December and January brought a mix of major product improvements and polish across Quadratic. We introduced a direct Google Analytics connection, added rich text and hyperlinks in cells, improved onboarding for new users, and continued refining synced connections, AI chat, and overall spreadsheet performance.
Google Analytics connection
You can now connect Google Analytics directly to Quadratic and pull analytics data into your spreadsheet for deeper analysis. This makes it easier to work with multiple streams and tables in one place, while keeping synced data and logging fully supported.
For teams building dashboards, exploring traffic patterns, or combining analytics data with other business metrics, this creates a much smoother workflow from raw data to analysis.

Rich text and hyperlinks
Cells now support rich text formatting and clickable hyperlinks. You can add, edit, and style links directly inside cells, making spreadsheets more interactive and easier to navigate.
This is especially useful for documentation, linked resources, notes, and workflows where a spreadsheet needs to function as both an analysis tool and a collaborative workspace.

More formulas
We added a large set of new formulas across financial, date and time, and utility categories. This includes expanded financial support such as COUP functions, IRR, and NPV variants, along with additional helpers for more advanced spreadsheet workflows.
These additions make Quadratic more capable for finance models, planning sheets, and other use cases that depend on deeper spreadsheet functionality.
Faster performance
We shipped several performance improvements during January to make large spreadsheets feel smoother and more responsive. This includes faster bounds calculation, better viewport-based rendering, and optimized fill operations.
The result is a quicker editing experience, especially in larger files and more complex sheets.
Better onboarding for new users
New users are now guided more directly into creating their first file after onboarding, reducing friction and making it faster to start using Quadratic right away.
We also introduced a feature walkthrough for new users that highlights some of the most important parts of the product, including the infinite canvas, live data connections, scheduled tasks, and AI-powered assistance.
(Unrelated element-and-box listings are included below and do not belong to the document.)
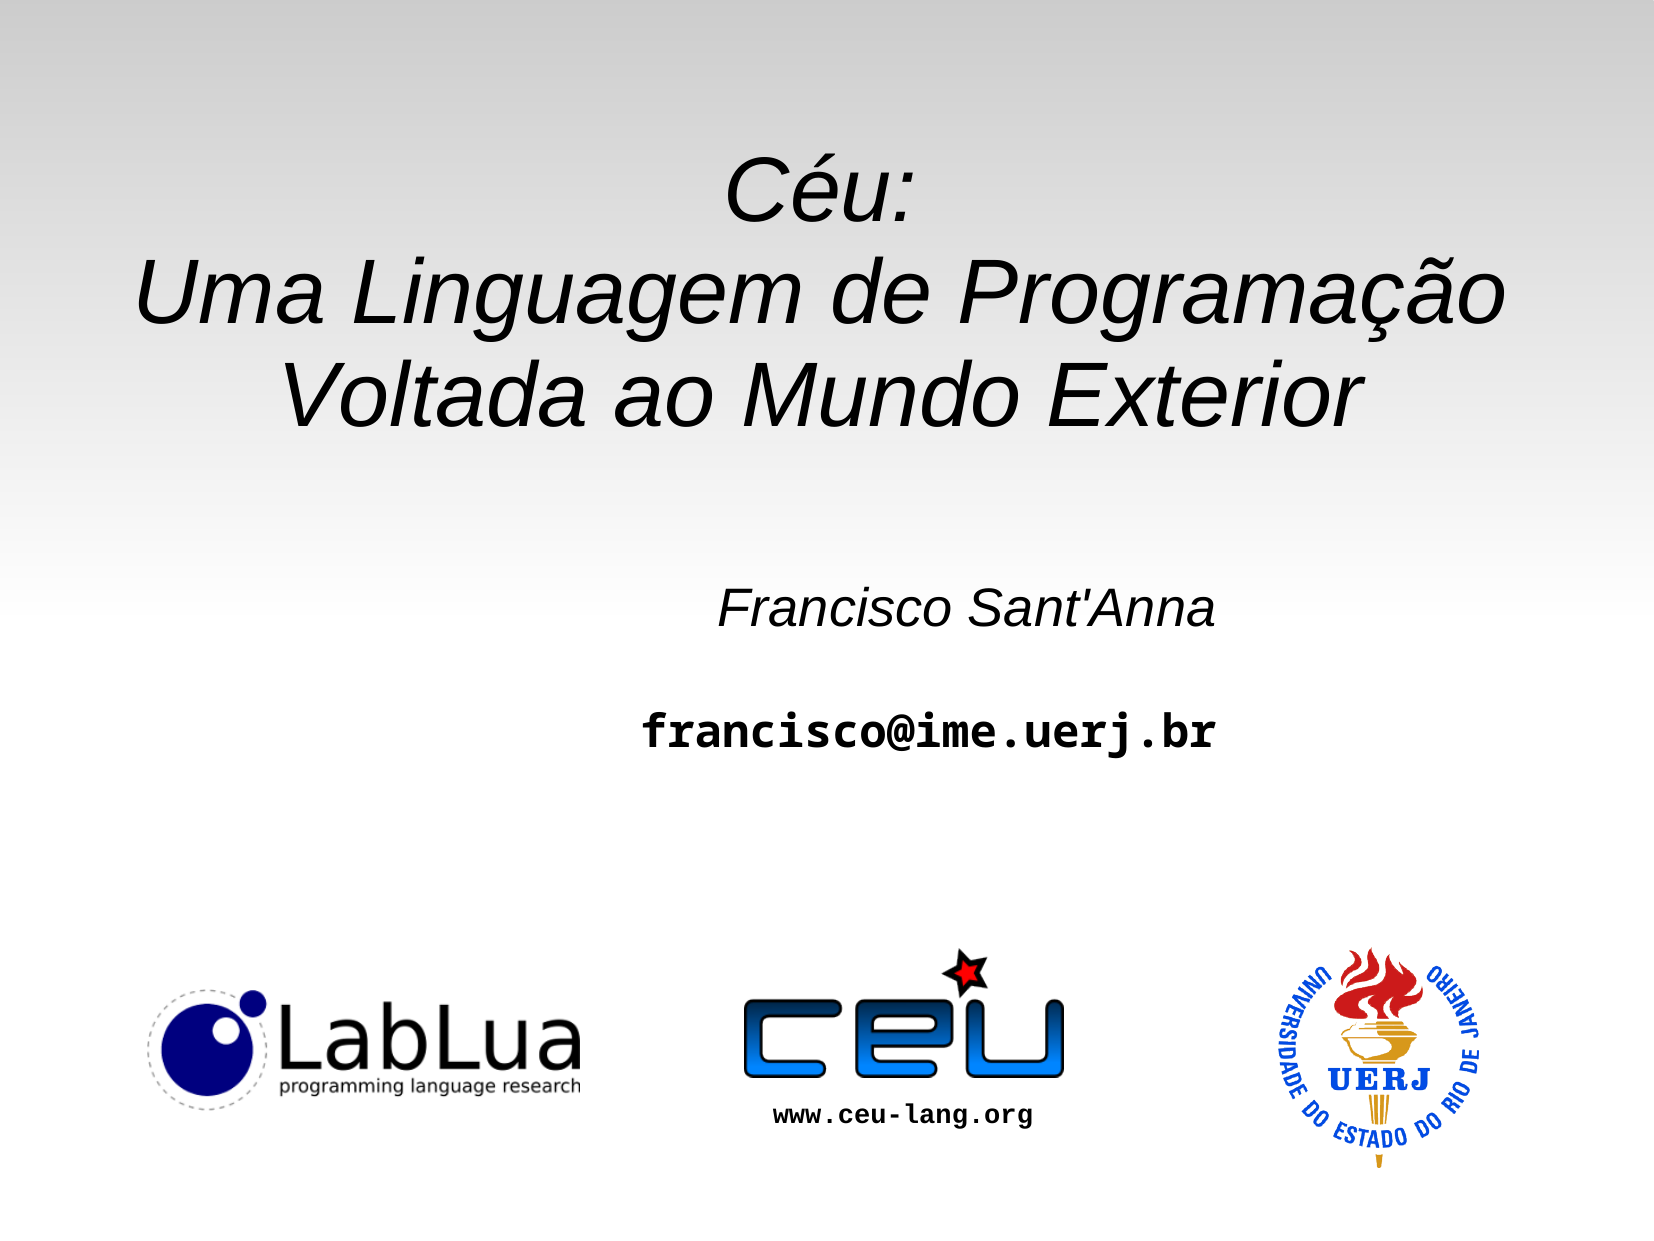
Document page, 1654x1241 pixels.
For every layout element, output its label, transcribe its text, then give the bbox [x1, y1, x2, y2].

picture [147, 989, 580, 1111]
text_box Francisco Sant'Anna francisco@ime.uerj.br [624, 570, 1241, 759]
subtitle Céu: Uma Linguagem de Programação Voltada ao Mundo Exterior [76, 59, 1565, 526]
picture [744, 948, 1064, 1078]
picture [1278, 947, 1479, 1168]
text_box www.ceu-lang.org [750, 1093, 1056, 1170]
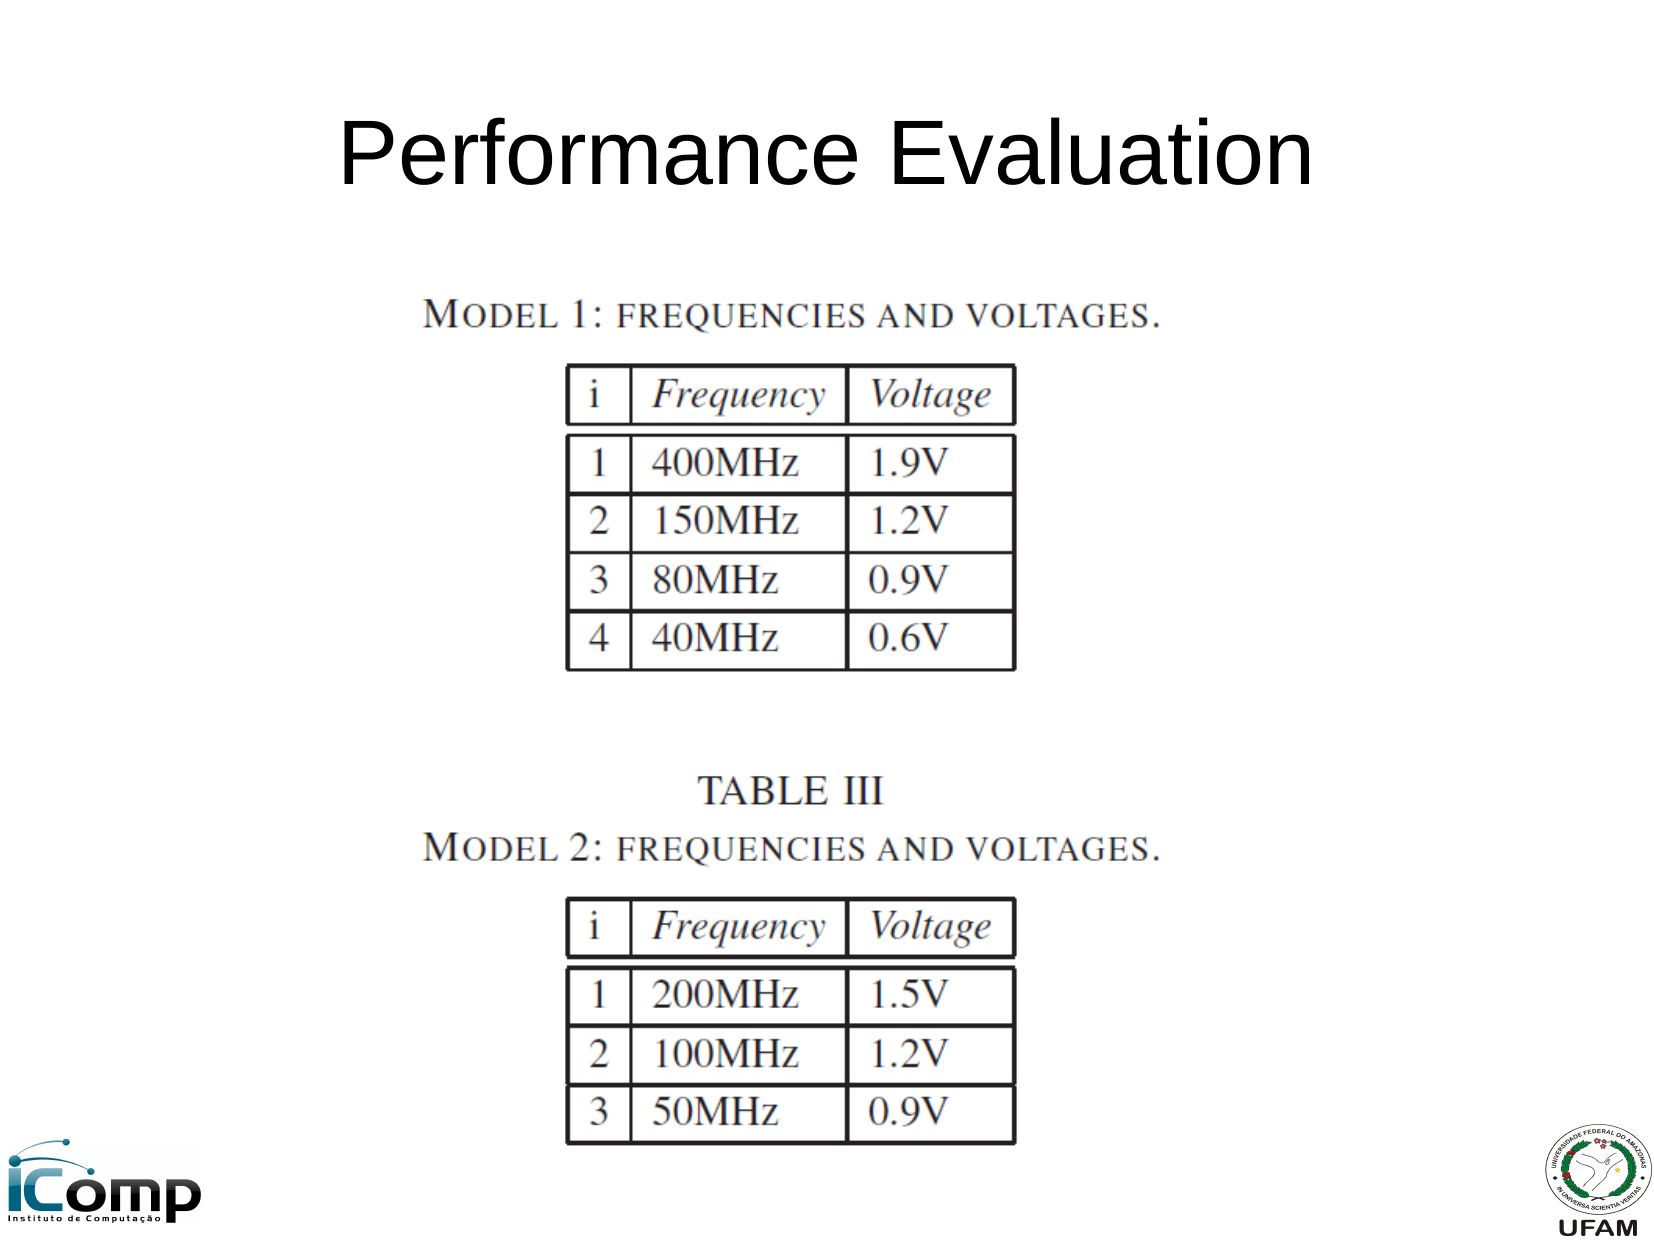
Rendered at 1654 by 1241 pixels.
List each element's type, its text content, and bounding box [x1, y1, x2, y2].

picture [372, 287, 1184, 1155]
picture [5, 1139, 205, 1226]
title Performance Evaluation [82, 49, 1571, 257]
picture [1545, 1124, 1652, 1236]
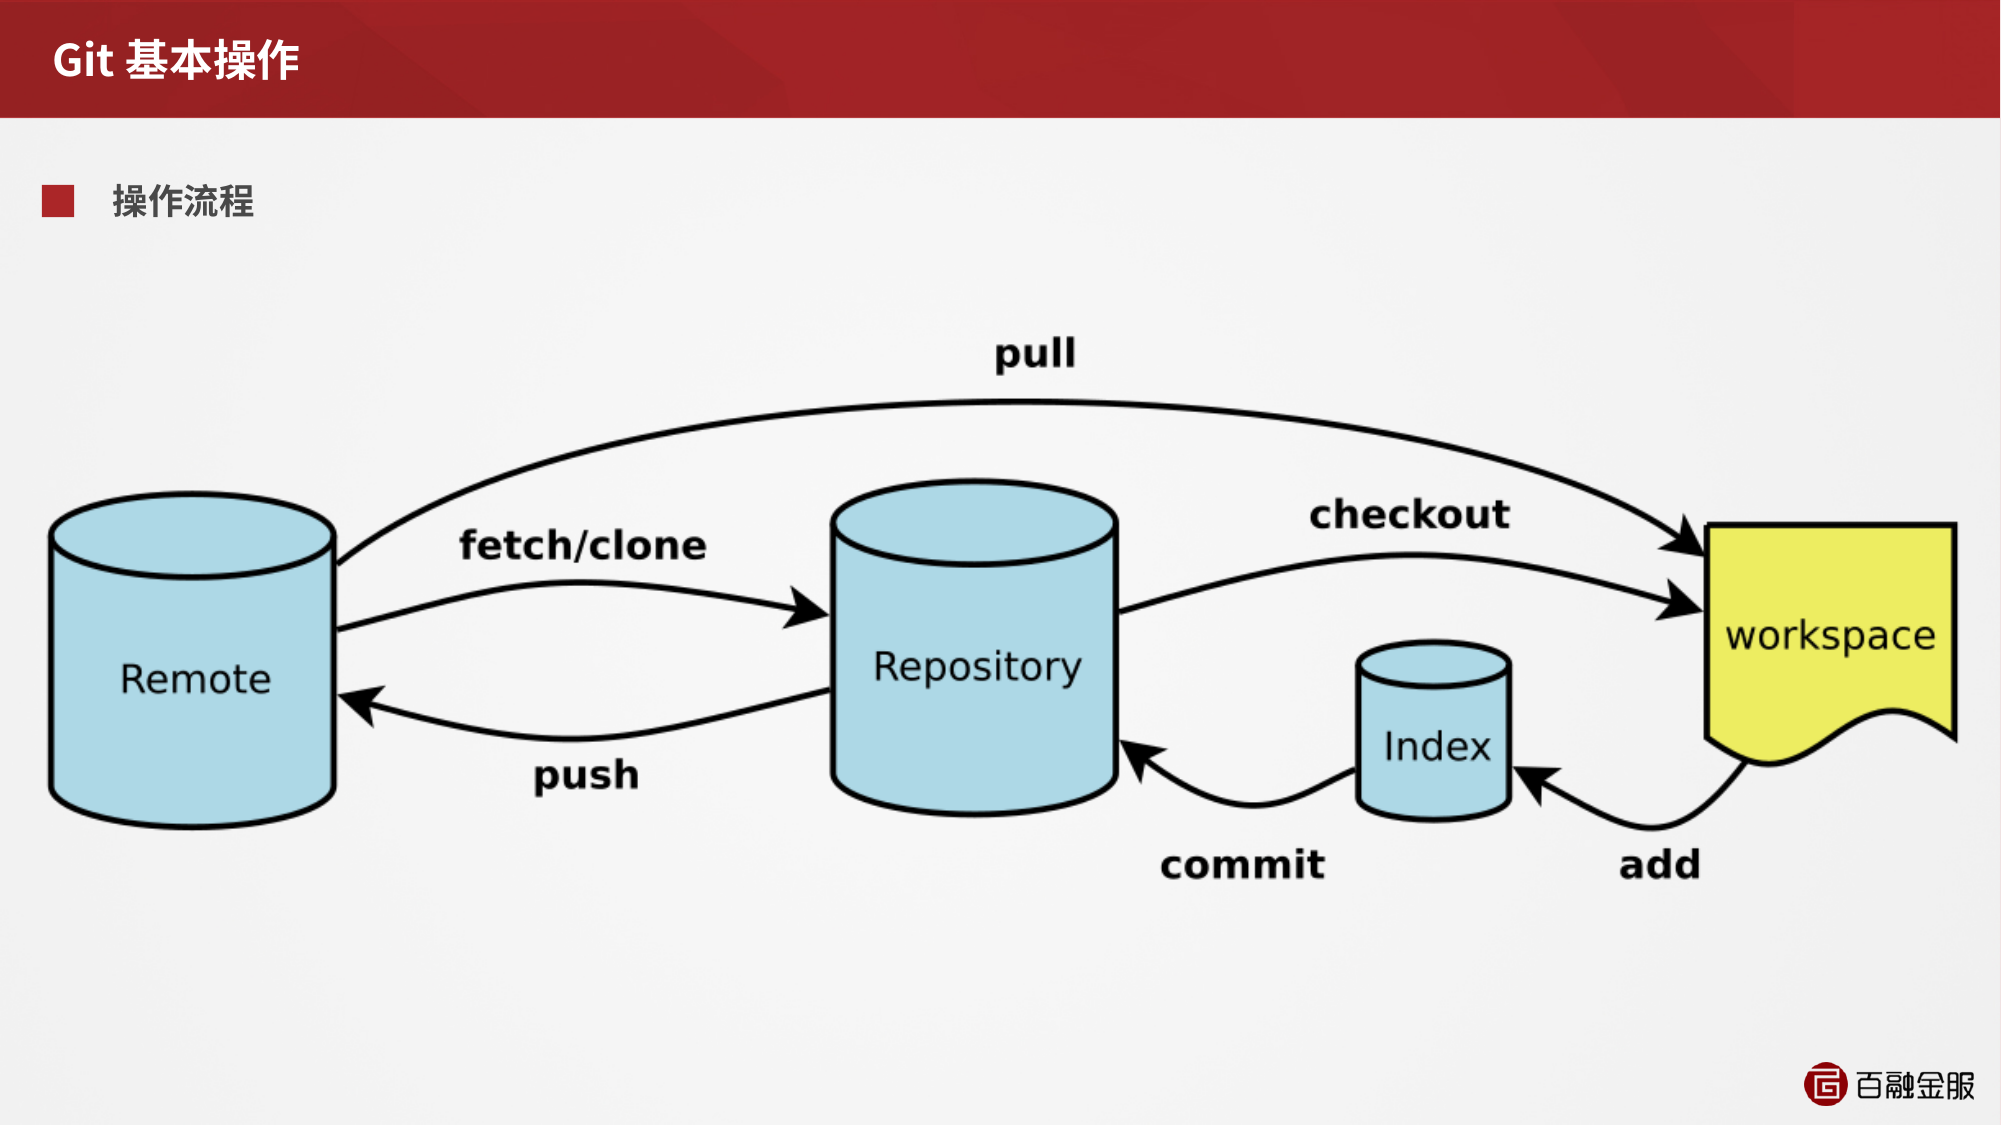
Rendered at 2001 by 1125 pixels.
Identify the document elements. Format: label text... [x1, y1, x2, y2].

picture [0, 0, 2001, 1125]
text_box Git基本操作 [37, 24, 1944, 94]
text_box [41, 184, 75, 218]
text_box 操作流程 [97, 171, 1911, 240]
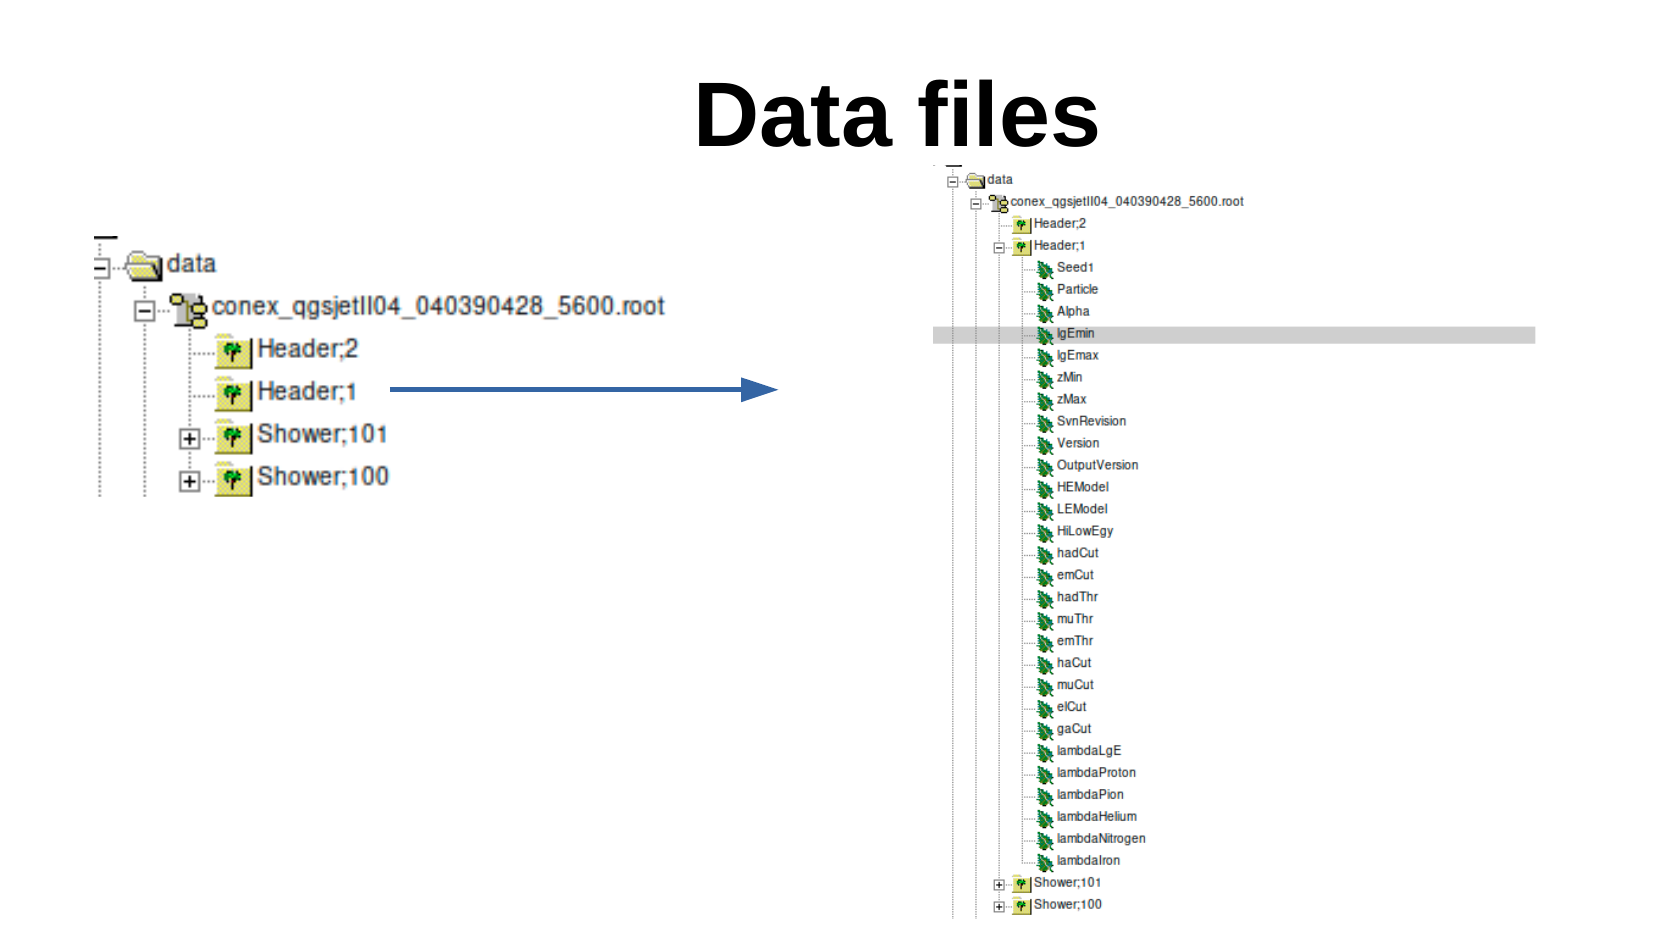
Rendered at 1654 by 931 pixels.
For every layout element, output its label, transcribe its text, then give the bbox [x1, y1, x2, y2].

The walkthrough can be skipped at any time and is disabled on mobile.
Synced connections improvements
We made several upgrades to synced connections in January. Semantic layers are now supported for Google Analytics, Mixpanel, and Plaid connections, and the sync experience has been improved with clearer state indicators, better status visibility in the code editor, and more helpful error messaging.
We also fixed a number of connection-related issues to make syncing more reliable overall.
AI chat and thinking improvements
We continued refining the AI experience in Quadratic. AI thinking is now cleaner and more streamlined, while still preserving useful context in chat history so it is easier to follow along with the reasoning process.
We also improved formatting behavior in AI chat when working with multiple selected cells, and fixed several bugs related to AI connections and tool calls.
Connections list improvements
The connections list has been redesigned with improved styling, better responsiveness, and a more intuitive layout. Managing data sources should now feel cleaner and easier, especially for users working with multiple connections.
In-app changelog viewer
We also added an in-app changelog viewer so you can see product updates directly inside Quadratic, along with improvements to settings menu navigation.
Free team file limits
Free teams can now edit up to 5 files. Once that limit is exceeded, additional files become read-only and show an option to upgrade. We also added clearer banners and prompts so teams can understand when the limit has been reached.
Bug fixes
We shipped a wide range of bug fixes and stability improvements across December and January, including fixes for formula autocomplete, rich text rendering, file history navigation, hyperlink behavior, checkpoint accuracy, synced connection handling, table deletion edge cases, and build reliability.